Like every other contractual issue facing the League, it's a problem of their own making, but one that's blamed on the avarice of the players and systemic flaws in NHL economics.
For hockey fans, frustrations with a no-trade clause are rarely seen as the players' fault -- even Roberto Luongo has escaped the ire, despite limiting his options to Florida and the Panthers. He was given a contract with those terms, mutually agreed upon, and then wields that power to prevent or direct a trade when the Vancouver Canucks decide to move him.
That blame shifts to the player if they've requested a trade and then stubbornly refuse to broaden their options — see Dany Heatley or, increasingly, Rick Nash — or when a player refuses to move despite having compelling reasons to do so — see Ray Whitney's leveraging at the trade deadline or Mats Sundin's refuse to "take one for the franchise."
Mike Brophy of Sportsnet wants to see the end of them in the next CBA, citing the Sundin flap:
No-trade and no-movement clauses suck the life out of the NHL. Big trades in the NHL used to be commonplace, but with each passing year trade deadline day becomes more and more anti-climactic. For weeks leading up to the deadline we are bombarded with potential deals that could take place (my pal Bruce Garrioch in Ottawa single-handedly trades half of the league in his daily column) only to see fewer and fewer deals of any significance consummated.

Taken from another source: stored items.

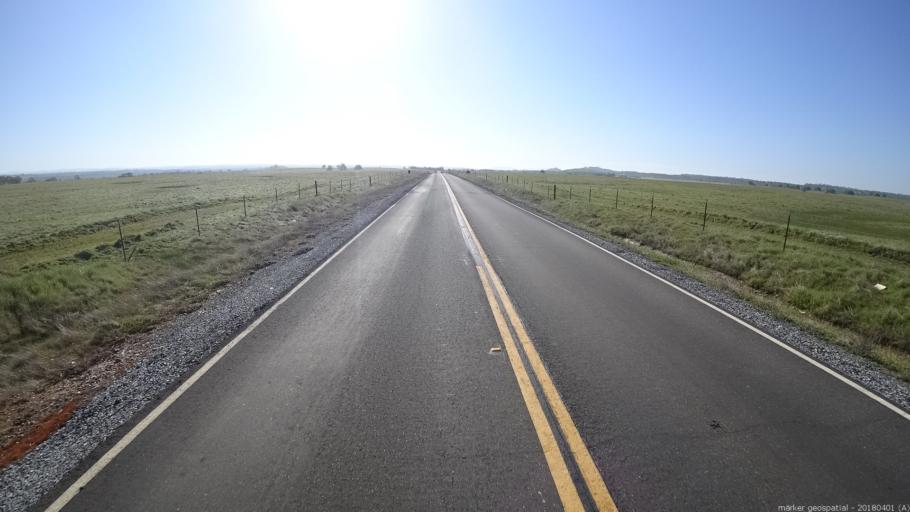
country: US
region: California
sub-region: Amador County
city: Ione
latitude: 38.4073
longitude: -121.0261
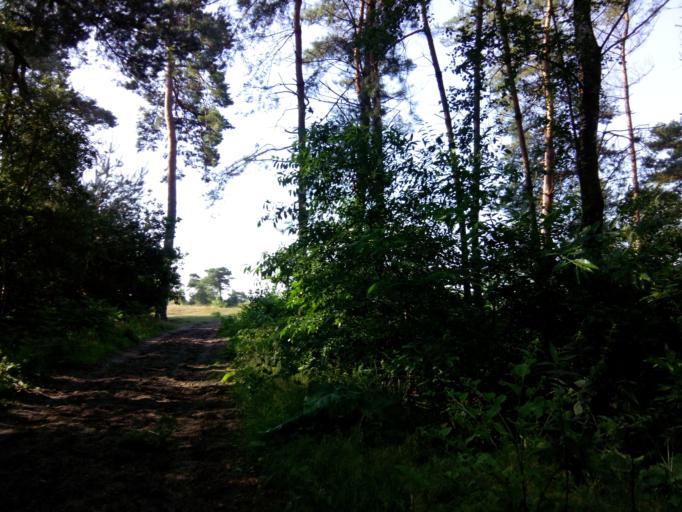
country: NL
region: Utrecht
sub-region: Gemeente Utrechtse Heuvelrug
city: Maarn
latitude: 52.1030
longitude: 5.3652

Blockbuster trades! And, like, lots of them! Which is great news for media with trade deadline shows to fill … and slightly less-than-great news for players seeking stability and consistency in a business that treats them like cattle.
But what about the fans: Do we like or dislike no-trade clauses?
We ask because Ian Mendes did in the Ottawa Citizen, in an interesting piece on what the fans want from the next Collective Bargaining Agreement. On putting an end to the current no-trade clause rules:
For a passionate hockey fan, there is nothing more frustrating than watching your favourite player demand a trade — and then get to hand-pick his destination. The Dany Heatley and Rick Nash trade demands turned into drawn-out sagas because the two players held all the cards. A no-trade clause used to be about making sure a player stayed in a city, but now it has morphed into giving him a choice of his next destination. My proposal would be to allow a player to choose 10 cities where he would not be willing to play. If a player has a no-trade list that is longer than 10 teams, then maybe it's time to talk about contraction.
I don't agree with Mendes's assessment of the changing standards of the no-trade clause. It was always about limiting options in case a team attempted to trade the player; i.e., giving the employee a voice in the separation process, and in most cases dictating terms. It feels like the intent of the NTC has shifted because we see so many GMs going back on their perceived "word" not to deal them.
This arrangement described above already exists in some cases, but doesn't speak to whether the NTC is good or bad for hockey.
I feel it's good, despite its frustrations, because it offers an added layer of protection to the player (and his family, says the father of a 2-year-old daughter) that the team can't simply drop a trade bomb in Year 2 of an 8-year deal without some level of trepidation or negotiation.
(Unless of course you're signing with the Philadelphia Flyers, in which case a dozen-year term or a no-trade clause is no match for Paul Holmgren.)
Yes, they've put a damper on player movement, as have long-term contracts. But in both of those cases, they've also (a) aided some of the NHL's weaker franchises in attracting and/or retaining talent and (b) therefore have helped maintain parity.
Would you like to see the no-trade clause dealt away in the next CBA?